How is a data/file stored in a RAID-5

Solution 1:

Traditional RAID are array of disks presented as a single block device (volume). It doesn't knows anything about underlying filesystem and/or files. Same goes other way - filesystems usually doesn't know if there is a RAID behind the storage.

This means that how your files are stored on RAID will heavily depend on how filesystem stores them. So it's better to talk about raw data stored on block device.

Assume you use a raw access to change a single byte on the RAID volume. The underlying RAID subsystem (be it either hardware or software RAID) will detect which stripe are accessed and in basic operation (without taking caching and/or advanced solutions) will have to rewrite whole stripe to update this data.

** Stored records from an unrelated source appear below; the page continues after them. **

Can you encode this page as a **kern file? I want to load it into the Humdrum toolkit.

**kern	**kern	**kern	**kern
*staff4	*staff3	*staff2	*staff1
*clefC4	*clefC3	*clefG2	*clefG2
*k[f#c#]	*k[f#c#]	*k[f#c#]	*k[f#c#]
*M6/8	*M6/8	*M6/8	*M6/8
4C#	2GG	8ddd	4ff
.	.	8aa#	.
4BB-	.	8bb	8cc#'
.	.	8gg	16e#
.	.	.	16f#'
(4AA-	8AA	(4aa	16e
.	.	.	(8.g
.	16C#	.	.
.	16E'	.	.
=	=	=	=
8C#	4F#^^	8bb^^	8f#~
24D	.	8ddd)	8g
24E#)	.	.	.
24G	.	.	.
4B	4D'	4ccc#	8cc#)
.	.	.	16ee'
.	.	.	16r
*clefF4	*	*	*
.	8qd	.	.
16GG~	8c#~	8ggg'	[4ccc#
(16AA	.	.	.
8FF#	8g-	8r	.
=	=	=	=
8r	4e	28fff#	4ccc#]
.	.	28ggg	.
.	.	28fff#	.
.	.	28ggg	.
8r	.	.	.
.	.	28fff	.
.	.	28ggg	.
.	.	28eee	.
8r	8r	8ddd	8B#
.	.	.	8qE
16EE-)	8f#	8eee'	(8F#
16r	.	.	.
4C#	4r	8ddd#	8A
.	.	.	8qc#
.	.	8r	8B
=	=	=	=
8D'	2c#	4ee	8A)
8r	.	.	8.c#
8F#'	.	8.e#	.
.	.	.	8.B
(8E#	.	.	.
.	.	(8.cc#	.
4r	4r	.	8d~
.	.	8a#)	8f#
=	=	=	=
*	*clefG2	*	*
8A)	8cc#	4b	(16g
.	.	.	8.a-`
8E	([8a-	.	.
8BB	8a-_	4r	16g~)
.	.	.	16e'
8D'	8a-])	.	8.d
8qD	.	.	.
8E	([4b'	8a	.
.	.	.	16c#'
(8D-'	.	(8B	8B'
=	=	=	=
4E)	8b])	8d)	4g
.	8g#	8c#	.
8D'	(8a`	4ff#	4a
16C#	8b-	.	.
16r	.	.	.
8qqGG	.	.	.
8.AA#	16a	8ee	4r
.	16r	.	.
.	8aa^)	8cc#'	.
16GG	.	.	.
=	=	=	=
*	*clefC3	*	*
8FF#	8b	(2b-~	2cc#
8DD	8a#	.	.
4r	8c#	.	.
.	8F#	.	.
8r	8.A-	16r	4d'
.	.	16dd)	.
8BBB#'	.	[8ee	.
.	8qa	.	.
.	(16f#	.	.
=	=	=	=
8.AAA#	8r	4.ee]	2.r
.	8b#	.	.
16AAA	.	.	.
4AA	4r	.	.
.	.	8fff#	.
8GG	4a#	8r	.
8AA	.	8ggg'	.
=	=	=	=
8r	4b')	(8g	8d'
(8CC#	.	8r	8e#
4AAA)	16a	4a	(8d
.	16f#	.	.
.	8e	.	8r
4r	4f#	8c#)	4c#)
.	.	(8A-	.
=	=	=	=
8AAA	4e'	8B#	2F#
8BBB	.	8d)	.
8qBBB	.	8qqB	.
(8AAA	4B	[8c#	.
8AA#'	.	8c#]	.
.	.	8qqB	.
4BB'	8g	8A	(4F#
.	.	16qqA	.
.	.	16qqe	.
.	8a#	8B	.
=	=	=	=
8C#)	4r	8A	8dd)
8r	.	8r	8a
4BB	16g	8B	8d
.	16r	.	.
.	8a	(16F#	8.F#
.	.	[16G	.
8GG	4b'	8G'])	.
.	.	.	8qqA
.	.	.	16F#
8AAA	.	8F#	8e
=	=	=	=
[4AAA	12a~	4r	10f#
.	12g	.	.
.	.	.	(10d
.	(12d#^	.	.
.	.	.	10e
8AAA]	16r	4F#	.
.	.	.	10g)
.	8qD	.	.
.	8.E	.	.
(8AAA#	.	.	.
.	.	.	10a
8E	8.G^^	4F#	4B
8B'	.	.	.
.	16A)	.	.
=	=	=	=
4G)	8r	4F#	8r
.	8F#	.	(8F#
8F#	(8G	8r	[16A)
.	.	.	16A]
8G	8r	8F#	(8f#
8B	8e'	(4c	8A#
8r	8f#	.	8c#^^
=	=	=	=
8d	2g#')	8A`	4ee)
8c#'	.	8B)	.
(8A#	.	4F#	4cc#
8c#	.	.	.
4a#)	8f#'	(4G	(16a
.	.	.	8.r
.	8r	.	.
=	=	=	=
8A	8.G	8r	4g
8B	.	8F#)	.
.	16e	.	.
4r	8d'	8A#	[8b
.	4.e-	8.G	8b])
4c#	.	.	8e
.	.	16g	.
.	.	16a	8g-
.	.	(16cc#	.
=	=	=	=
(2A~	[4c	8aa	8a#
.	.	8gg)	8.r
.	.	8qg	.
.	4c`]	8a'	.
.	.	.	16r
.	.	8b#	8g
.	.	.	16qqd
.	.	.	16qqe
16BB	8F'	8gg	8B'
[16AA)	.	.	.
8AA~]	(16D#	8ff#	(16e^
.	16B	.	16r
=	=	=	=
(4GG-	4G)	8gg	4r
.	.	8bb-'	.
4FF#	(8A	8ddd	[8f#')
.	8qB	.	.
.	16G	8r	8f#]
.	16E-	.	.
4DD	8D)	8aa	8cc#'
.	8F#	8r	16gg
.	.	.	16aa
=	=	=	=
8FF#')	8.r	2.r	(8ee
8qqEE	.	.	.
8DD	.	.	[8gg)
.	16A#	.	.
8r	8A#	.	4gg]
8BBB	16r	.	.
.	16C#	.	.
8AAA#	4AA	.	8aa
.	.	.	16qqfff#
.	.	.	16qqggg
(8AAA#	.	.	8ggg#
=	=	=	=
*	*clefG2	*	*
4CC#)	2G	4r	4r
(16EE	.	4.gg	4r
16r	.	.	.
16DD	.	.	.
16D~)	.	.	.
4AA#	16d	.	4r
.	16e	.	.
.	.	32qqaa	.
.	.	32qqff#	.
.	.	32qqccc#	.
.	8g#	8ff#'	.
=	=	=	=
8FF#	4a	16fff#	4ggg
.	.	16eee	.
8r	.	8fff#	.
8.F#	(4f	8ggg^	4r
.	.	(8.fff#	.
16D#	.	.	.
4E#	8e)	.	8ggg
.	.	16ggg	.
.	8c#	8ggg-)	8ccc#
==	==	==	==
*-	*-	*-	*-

If in next operation (providing no caching again for simplicity) you will update byte next to previous one and the RAID subsystem will detect it is on the same stripe as previous, it will update the whole stripe again. By simple it's the Read-Modify-Write operation. I.e. it will read all previous contents, change only the required byte, re-calculate the parity block and write back new data again on all 5 drives. In really caching and some advanced checking algorithms will prevent this from happening every time ensuring real hardware writes will occur only when necessary.

So basically in your example with 5 drives in RAID-5 array if you write even the smallest 1 byte file, it still will be written across all of the 4 RAID-5 data drives + 1 parity drive. But it doesn't means it will take more filesystem space that it does if it's stored on a single non-RAID drive. RAID volume will provide exactly the space it does provides (N-1 drives - some small metadata chunk).